Am Transport der Lymphe sind viele Faktoren beteiligt. Einer der wichtigsten ist die „Muskelpumpe“. Wenn wir uns bewegen, üben die Muskeln im Rhythmus der Bewegung wechselnde Drücke auf die Lymphgefäße aus. Entlang der Lymphbahnen sitzen viele Ventilklappen, ähnlich denen, wie wir sie von den Venen, insbesondere von den Beinvenen her kennen. Diese Klappen lassen die Lymphe nur in eine Richtung fließen. Das Zusammenwirken der wechselnden Muskeldrücke und den Klappen bewirkt einen sehr wirksamen Lymphtransport.
Ebenso bedeutend für den Transport der Lymphe – besonders bei körperlicher Ruhe – sind die Lymphangione (Abb. 2). Diese „Lymph-Herzchen“ werden vom vegetativen Nervensystem gesteuert und sie tragen eingangsseitig und ausgangsseitig die soeben erwähnten Ventilklappen. Im Ruhezustand „schlagen“ die Lymphangione etwa zwei- bis fünfmal pro Minute, bei starker körperlicher Belastung kann die Frequenz bis auf 30 pro Minute ansteigen. Dann wird tüchtig Lymphe in Bewegung gesetzt! Aber auch das Pulsieren der Arterien, die auf vielen Strecken mit Lymphgefäßen parallel zu Bündeln zusammengepackt sind, und die Atmung mit ihrem Wechsel von Unter- und Überdruck unterstützen den Lymphfluss ebenso wie die Bewegung des Darmes (Peristaltik).
Auf ihrem Weg zu den Venenwinkeln passiert die Lymphe etwa 600 Lymphknoten, die wir in unserem Körper haben (bewegen Sie den Mauszeiger auf die anatomische Darstellung links). Diese sind 5-20 mm groß, oval bis bohnenförmig und sind – außer im zentralen Nervensystem – überall im Körper verteilt. Starke Häufungen finden sich im seitlichen Bereich von Kopf und Hals, im Achselbereich und in den Lenden. Oftmals werden sie „Lymphdrüsen“ genannt.

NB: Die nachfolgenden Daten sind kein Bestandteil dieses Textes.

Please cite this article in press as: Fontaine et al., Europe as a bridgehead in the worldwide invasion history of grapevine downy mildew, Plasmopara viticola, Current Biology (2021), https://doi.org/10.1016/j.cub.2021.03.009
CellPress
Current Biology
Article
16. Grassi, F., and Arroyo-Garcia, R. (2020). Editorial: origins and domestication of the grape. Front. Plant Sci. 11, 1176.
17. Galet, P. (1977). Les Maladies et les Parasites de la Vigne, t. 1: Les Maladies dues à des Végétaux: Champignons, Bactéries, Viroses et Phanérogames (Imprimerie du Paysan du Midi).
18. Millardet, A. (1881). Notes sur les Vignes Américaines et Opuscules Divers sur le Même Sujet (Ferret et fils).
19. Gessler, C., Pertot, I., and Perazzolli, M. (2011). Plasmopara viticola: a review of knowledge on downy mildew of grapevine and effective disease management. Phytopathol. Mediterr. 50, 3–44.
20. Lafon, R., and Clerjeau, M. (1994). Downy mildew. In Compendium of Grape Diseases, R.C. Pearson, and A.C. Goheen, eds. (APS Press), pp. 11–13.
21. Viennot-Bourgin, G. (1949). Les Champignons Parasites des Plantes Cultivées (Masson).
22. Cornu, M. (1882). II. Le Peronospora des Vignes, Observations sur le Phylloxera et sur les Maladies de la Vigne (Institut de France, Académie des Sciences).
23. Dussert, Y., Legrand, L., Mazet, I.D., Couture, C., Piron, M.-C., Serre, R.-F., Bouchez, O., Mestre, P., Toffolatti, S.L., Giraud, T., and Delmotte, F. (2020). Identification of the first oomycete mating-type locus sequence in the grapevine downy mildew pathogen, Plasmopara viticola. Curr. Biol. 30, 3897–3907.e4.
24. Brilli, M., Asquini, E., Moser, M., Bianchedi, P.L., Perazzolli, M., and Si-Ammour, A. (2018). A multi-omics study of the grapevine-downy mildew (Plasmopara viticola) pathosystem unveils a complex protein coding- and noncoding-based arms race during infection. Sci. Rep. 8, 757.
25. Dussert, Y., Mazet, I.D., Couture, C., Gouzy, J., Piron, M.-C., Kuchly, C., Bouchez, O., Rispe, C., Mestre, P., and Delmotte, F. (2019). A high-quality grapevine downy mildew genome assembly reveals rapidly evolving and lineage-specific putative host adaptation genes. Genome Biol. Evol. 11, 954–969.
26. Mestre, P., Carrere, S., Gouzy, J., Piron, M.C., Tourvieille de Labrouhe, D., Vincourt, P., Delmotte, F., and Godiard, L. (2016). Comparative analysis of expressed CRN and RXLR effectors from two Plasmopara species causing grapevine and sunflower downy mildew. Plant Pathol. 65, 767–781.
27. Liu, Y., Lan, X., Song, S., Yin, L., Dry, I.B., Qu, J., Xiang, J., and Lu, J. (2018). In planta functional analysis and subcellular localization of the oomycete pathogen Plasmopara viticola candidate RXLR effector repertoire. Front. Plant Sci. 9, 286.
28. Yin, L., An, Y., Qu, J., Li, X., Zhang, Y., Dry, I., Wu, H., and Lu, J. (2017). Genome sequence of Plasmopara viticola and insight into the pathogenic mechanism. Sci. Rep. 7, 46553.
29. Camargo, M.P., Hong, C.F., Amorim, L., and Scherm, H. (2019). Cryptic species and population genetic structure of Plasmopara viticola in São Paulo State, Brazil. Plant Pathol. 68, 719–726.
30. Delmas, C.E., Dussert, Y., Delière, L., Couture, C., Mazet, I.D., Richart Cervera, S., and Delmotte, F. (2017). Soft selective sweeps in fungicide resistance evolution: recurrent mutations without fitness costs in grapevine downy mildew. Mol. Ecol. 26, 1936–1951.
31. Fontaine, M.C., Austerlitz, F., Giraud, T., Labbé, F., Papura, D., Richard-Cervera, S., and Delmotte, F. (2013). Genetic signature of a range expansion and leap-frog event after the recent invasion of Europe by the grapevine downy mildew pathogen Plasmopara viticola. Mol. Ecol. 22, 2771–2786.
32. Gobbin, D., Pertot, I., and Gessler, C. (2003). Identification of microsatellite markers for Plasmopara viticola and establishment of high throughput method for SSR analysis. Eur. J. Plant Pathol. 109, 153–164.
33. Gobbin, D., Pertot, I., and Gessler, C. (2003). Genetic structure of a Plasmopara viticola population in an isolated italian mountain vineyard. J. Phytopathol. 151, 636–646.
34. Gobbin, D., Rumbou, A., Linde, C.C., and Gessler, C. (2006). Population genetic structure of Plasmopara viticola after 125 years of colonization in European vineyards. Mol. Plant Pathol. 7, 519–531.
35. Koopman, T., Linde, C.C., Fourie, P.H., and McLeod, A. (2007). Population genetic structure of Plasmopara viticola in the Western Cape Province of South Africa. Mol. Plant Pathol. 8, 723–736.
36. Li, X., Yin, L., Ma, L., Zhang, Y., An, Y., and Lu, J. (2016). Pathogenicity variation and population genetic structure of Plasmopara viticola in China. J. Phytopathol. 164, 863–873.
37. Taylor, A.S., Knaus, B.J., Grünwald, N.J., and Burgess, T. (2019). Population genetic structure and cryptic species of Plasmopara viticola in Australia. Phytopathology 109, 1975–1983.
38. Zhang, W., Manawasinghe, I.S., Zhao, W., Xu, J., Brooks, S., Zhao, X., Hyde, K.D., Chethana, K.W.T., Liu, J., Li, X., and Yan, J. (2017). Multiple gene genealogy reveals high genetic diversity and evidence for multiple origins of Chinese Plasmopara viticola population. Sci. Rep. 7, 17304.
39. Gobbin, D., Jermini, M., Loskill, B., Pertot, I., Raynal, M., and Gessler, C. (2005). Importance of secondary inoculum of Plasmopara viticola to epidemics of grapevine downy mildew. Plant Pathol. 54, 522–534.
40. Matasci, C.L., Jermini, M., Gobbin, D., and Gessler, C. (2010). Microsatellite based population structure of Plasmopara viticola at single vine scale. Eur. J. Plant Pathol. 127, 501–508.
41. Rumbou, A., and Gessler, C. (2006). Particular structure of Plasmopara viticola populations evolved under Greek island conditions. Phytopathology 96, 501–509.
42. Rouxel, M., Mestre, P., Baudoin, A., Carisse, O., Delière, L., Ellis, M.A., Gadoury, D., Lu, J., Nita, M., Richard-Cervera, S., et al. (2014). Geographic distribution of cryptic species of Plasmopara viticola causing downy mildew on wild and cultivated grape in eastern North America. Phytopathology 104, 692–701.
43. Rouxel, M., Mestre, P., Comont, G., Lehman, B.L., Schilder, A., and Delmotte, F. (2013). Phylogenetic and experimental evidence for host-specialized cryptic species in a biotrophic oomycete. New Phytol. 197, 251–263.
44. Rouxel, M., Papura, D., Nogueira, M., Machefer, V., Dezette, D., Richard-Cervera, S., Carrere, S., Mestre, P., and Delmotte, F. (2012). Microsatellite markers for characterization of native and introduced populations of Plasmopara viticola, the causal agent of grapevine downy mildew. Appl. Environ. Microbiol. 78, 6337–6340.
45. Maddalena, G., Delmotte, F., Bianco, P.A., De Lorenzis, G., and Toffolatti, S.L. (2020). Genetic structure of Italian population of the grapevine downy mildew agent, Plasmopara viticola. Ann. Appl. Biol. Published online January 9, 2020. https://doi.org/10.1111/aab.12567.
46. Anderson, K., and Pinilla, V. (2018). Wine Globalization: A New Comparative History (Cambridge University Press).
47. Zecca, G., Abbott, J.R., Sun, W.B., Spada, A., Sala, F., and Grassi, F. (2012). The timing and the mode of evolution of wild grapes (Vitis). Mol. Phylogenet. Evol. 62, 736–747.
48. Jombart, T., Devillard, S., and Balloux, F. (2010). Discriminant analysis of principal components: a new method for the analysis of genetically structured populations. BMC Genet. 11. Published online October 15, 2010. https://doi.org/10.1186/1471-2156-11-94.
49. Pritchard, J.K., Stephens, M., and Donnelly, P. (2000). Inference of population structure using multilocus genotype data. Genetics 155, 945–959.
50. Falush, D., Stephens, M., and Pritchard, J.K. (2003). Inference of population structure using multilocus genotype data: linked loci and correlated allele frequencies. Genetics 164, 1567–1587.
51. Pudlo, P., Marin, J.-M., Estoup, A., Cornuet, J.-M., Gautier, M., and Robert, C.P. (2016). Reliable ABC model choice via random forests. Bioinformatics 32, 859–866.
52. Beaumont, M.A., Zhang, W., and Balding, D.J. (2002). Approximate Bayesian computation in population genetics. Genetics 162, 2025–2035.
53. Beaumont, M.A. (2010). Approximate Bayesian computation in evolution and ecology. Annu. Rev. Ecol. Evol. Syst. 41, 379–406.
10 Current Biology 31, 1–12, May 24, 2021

Doch diese Bezeichnung ist falsch, denn Drüsen sind Organe, die Substanzen bilden und absondern, Lymphknoten tun das nicht.
In den Lymphknoten fließt die Lymphe etwa hundertmal langsamer als in den Lymphbahnen. Dadurch kann sie bei körperlicher Ruhe bis zu 20 Minuten in einem Lymphknoten verweilen. Das ist sehr wichtig, denn die Lymphknoten sind hocheffiziente „Kläranlagen“ und je länger die Lymphe darin verweilt, desto gründlicher wird sie gereinigt. Allerdings funktioniert das nicht bei allen Schadstoffen. So sammeln sich etwa Teer vom Rauchen, Tätowiertinte und andere Umweltgifte im Lauf der Zeit in den Lymphknoten ab und beeinträchtigen deren Funktion. Infolge dessen wird die körpereigene Immunabwehr geschwächt.
Denn die Lymphknoten fungieren auch als „Polizeischulen“ unseres Körpers. In ihnen werden bei Infektionen unter dem Einfluss von Antigenen bestimmte Abwehrzellen (Lymphozyten) auf die Bekämpfung von „Übeltätern“ (Bakterien, Viren etc.) ausgebildet (spezialisiert). Die spezialisierten Abwehrzellen vermehren sich dabei sehr stark, was zu einer Schwellung des Lymphknotens führen kann. Anschließend schwärmen sie im ganzen Körper aus, um die jeweilige Infektion zu bekämpfen. Das Lymphgefäßsystem ist also ein ganz wesentlicher Teil unseres Immunsystems. Ohne unser Lymphgefäßsystem wären wir nicht lebensfähig. Auch Tiere – abgesehen von sehr primitiven Spezies – besitzen ein mehr oder minder komplexes Lymphgefäßsystem.